Non-employees will receive the gross amount due to them. Such individuals must ensure that they are registered with the Inland Revenue for self-employed Schedule D status and will be legally responsible for their own tax arrangements in relation to any income received from the University.
6.2 Spin-out Companies
For the purposes of this Policy a spin-out company is defined as a company set-up with support of the University to commercialise employee IP and in which the University has a shareholding.
In the event that the College(s) and University agree to the formation of a spin-out venture then the following conditions will apply:
1. Founding equity will be shared between University employees and GU Holdings Ltd as follows:
|University (Held by GU Holdings Ltd)||30|
|University Employee Founder(s)||70|
(i) Initial shareholdings may vary where third party rights or joint IP needs to be taken into account (in which case the holder of the joint IP may require a share of the founding equity).

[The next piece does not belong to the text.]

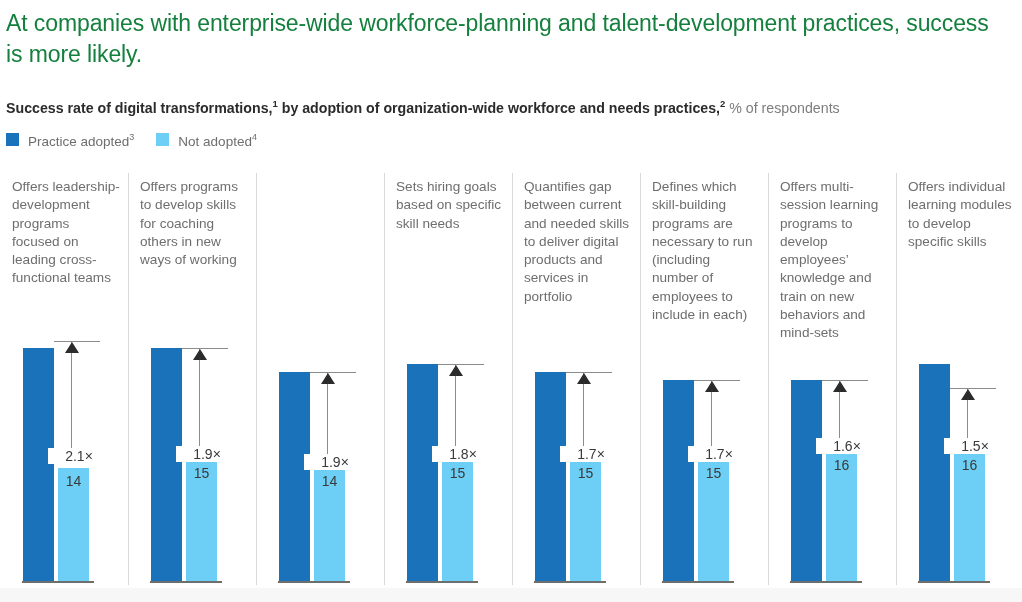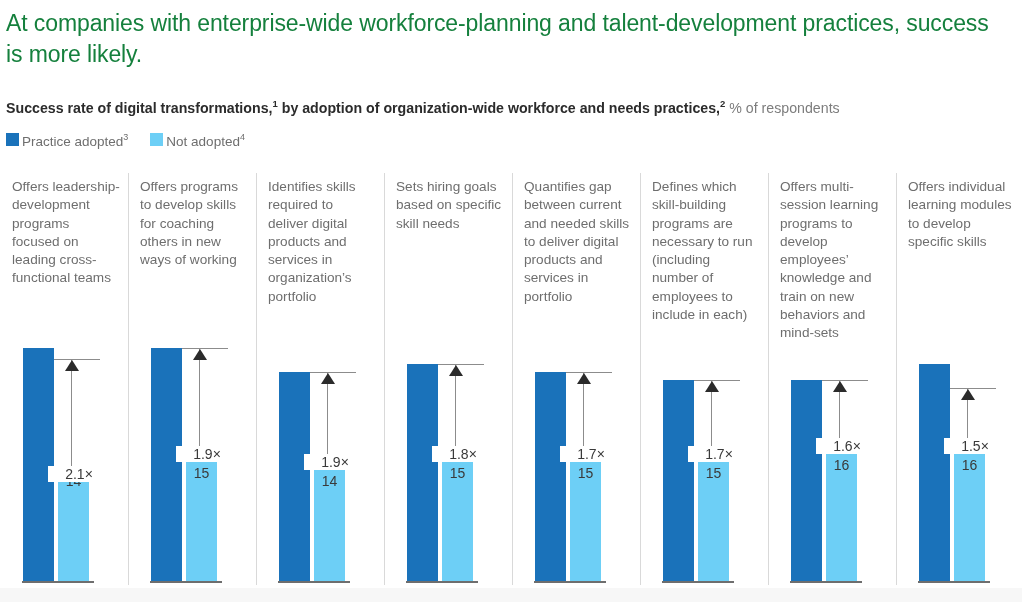"Practice adopted3" .legend-item { gap: 3px -> 9px }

(ii) The University's policy for founder equity in any spin-out companies may be subject to negotiation under exceptional circumstances. In these instances, a robust case must be made to the VP (Corporate Engagement & Innovation) stating the grounds for requesting a variation to this policy.
2. GU Holdings Ltd. will manage the University shareholdings and any disposals at its sole discretion.

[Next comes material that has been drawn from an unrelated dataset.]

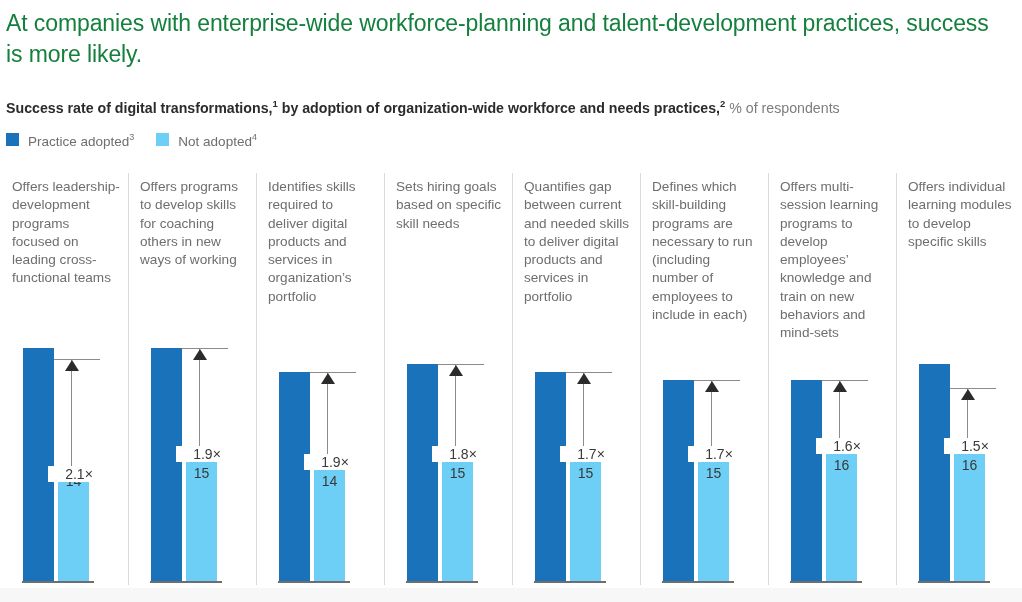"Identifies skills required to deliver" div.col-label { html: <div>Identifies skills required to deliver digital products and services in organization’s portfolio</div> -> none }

3. The employee founder(s) will hold their shares in their own name and will be responsible for their own tax arrangements in relation to any shares held in the spin out venture. Founders are encouraged to take their own advice in relation to any tax consequences.
4. If there is more than one employee founder they are responsible for agreeing distribution amongst themselves of employee founder shares. The spin out company cannot be formed until this has been agreed.
5. Employees who receive founder shares will not be entitled to receive a share of any University licensing income. However, employees involved in the creation of the employee IP being exploited but who are not receiving founder shares, may be entitled to share in University licence income under the terms of this policy. In these instances, a robust case must be made to the VP (Corporate Engagement & Innovation) stating the rationale for sharing in University licence income.
6. Employee founders and GU Holdings Ltd. will dilute their shareholdings pro-rata to engage/reward executive talent; to create share option pools to reward/incentive company staff; and accept investment.
Intellectual property not commercialised by the University
If the University decides not to protect and exploit employee IP then the employee may request assignation of their employee IP. Subject to any terms and conditions in place with third parties, the University will reasonably consider such requests, if approved, will assign the employee IP to the requesting employee(s) in return for 3% of all income arising from commercialisation e.g. royalty-earned and/or equity disposal and/or sub-license income.
The University provide no support, financial or non-financial, to the employee in seeking to commercialise the assigned employee IP. If the employee wishes to access any university resources or facilities then an arm’s length contract must be agreed in advance of any such access.